Michael Pitre Feature (FSN Airdate: Aug. 2006)

In addition to my regular posts, I will also be sharing some of the feature stories I write for FSN. Some of these are from last season.

The average fan attending a college football game has no idea what physical and mental pressures these athletes must endure. And yet, not every football player is capable of dealing with those pressures--let alone overcoming them to be successful.

However, there are individuals such as Michael Pitre, a quiet unassuming fullback for the UCLA Bruins. A player not even many UCLA fans would recognize because he doesn't light up a stat sheet nor does he bring additional attention to himself. But to a man, the Bruins say Pitre is one of the most indispensable players on the roster.

"I'm willing to do whatever it takes for this team to win," said Pitre. "If it means touching the ball more [or] if it's blocking. I'm just gonna try to do my job to the fullest."

But there's much more to Michael Pitre than his bone-crushing blocks or his versatility out of the backfield. Pitre is a survivor. In fact, it's amazing he's even playing football at all.

After just 3 practices his freshman year, doctors advised him to end his career before it even got started out of fear that a spinal condition could result in paralysis. Advice Pitre was unwilling to follow.

"I realized that I couldn't be at school without football," Pitre said. "Football to me was everything. It's what I've always wanted to do. And with the condition that I have, I would hate to get hurt outside doing something else living my everyday life, and miss an opportunity to play college football."

But that physical injury pales in comparison to the mental pain Pitre suffered off the field. His mother, Allison, was diagonsed with thyroid cancer while he was in high school. A tragic blow that caused ripple effects throughout the family, especially to Michael, the youngest of 4 children.

"When my mom got sick, my mind really wasn't on school," said Pitre. "I would come home and see her struggling, or I would have to miss school to take her to her chemotherapy. There were alot of times I was away from school. That stuff wears on you after a while."

Odds are most of us do understand. Just about everyone has been touched in some way or another by cancer. But as daunting a task as it was to deal with his mother's deteriorating health, Pitre actually found inspiration in his mother's struggles.

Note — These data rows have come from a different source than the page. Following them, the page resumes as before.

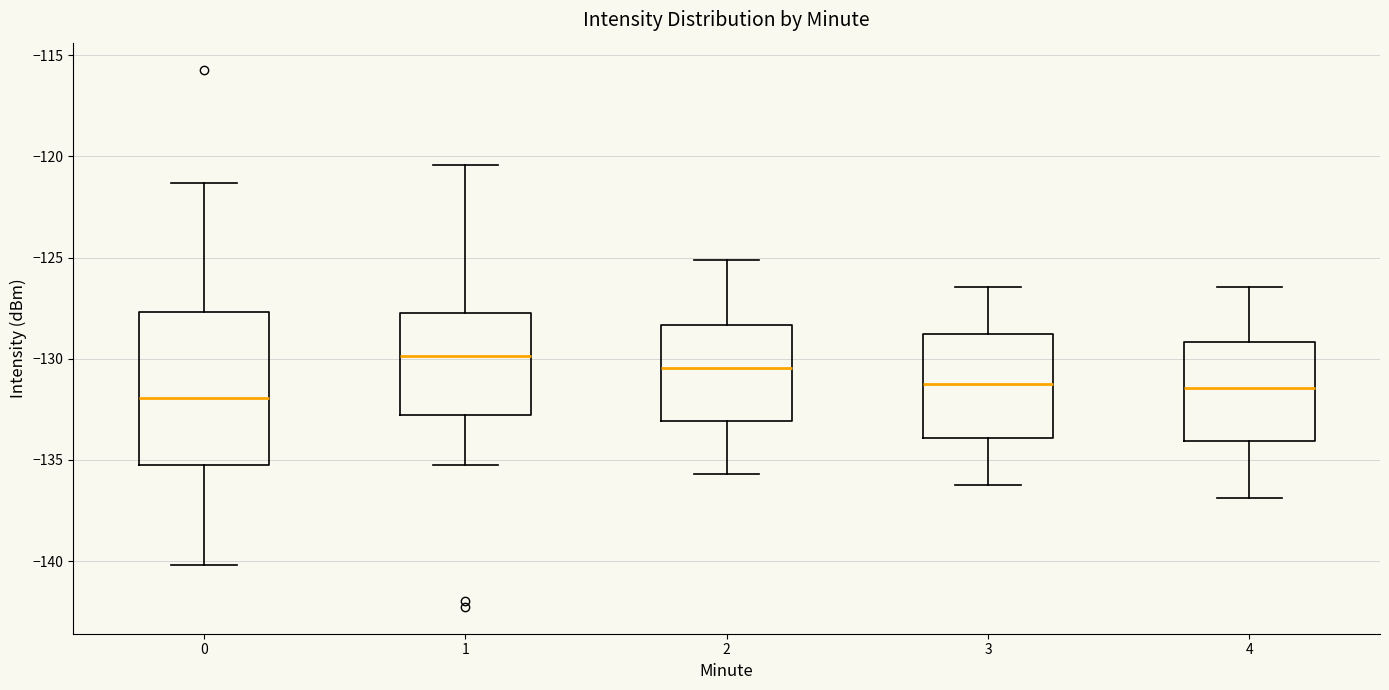

Reading left to right, read every box against the y-axis: the position of its median line, the range the box covers, and the ends of its whiskers. The values are not printed on the chart, so give them approximately, as read against the axis.

0: median -132.0, box -135.5 to -127.5, whiskers -140.0 to -121.5
1: median -130.0, box -133.0 to -128.0, whiskers -135.0 to -120.5
2: median -130.5, box -133.0 to -128.5, whiskers -135.5 to -125.0
3: median -131.0, box -134.0 to -129.0, whiskers -136.0 to -126.5
4: median -131.5, box -134.0 to -129.0, whiskers -137.0 to -126.5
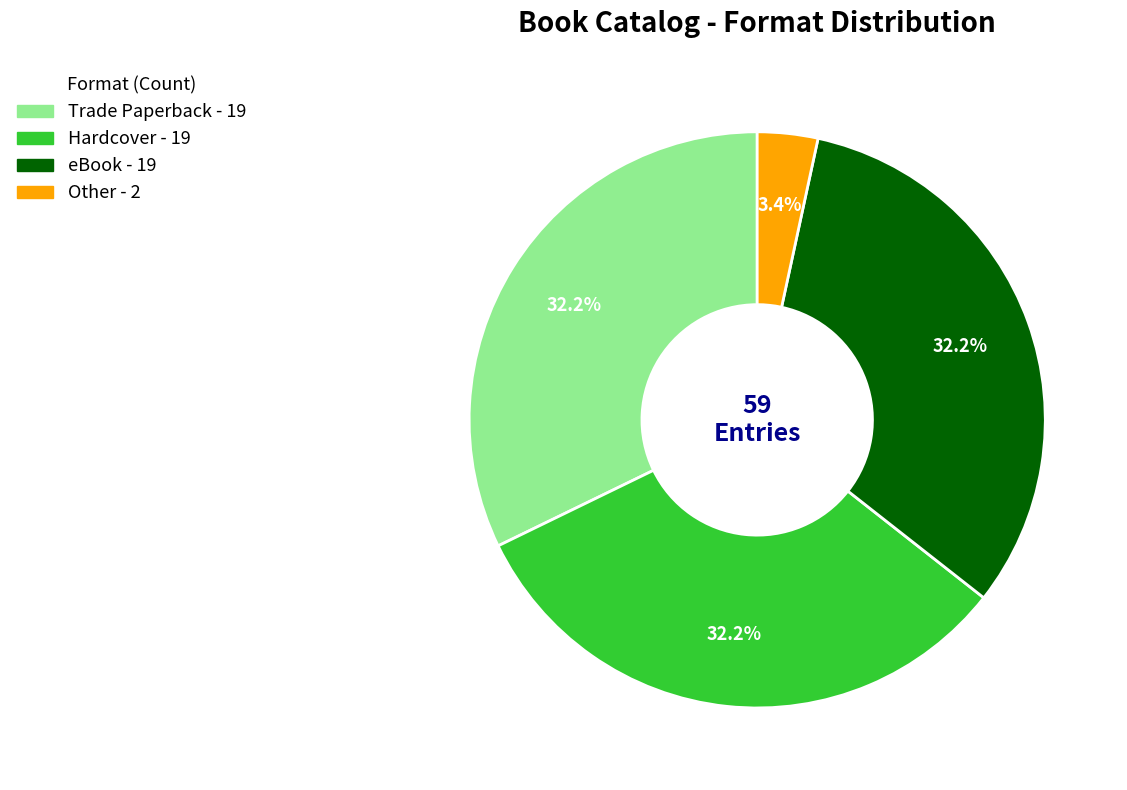

To the nearest percent, what is the combined percentage of Trade Paperback and Other?

36%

"It really made my focus have to go back to school and what I was doing," said Pitre. "I was one of the few at-risk players to get into UCLA. "I was not only going to high school, but I was also going to a junior college repeating a math class that I didn't pass at my high school to get into UCLA. So I think it really refocused my mind on what my goal was."

Pitre's mother finally succomb to cancer in March 2003, but not before instilling into her son a passionate work ethic that promises to serve him on and off the field for several years to come.

"I try to tell myself if she can sit there and go through the things she went through then I can come out here and work for 2 hours a day and bust my butt on the field because she was fighting the ultimate battle," said Pitre. "This is something I do for fun."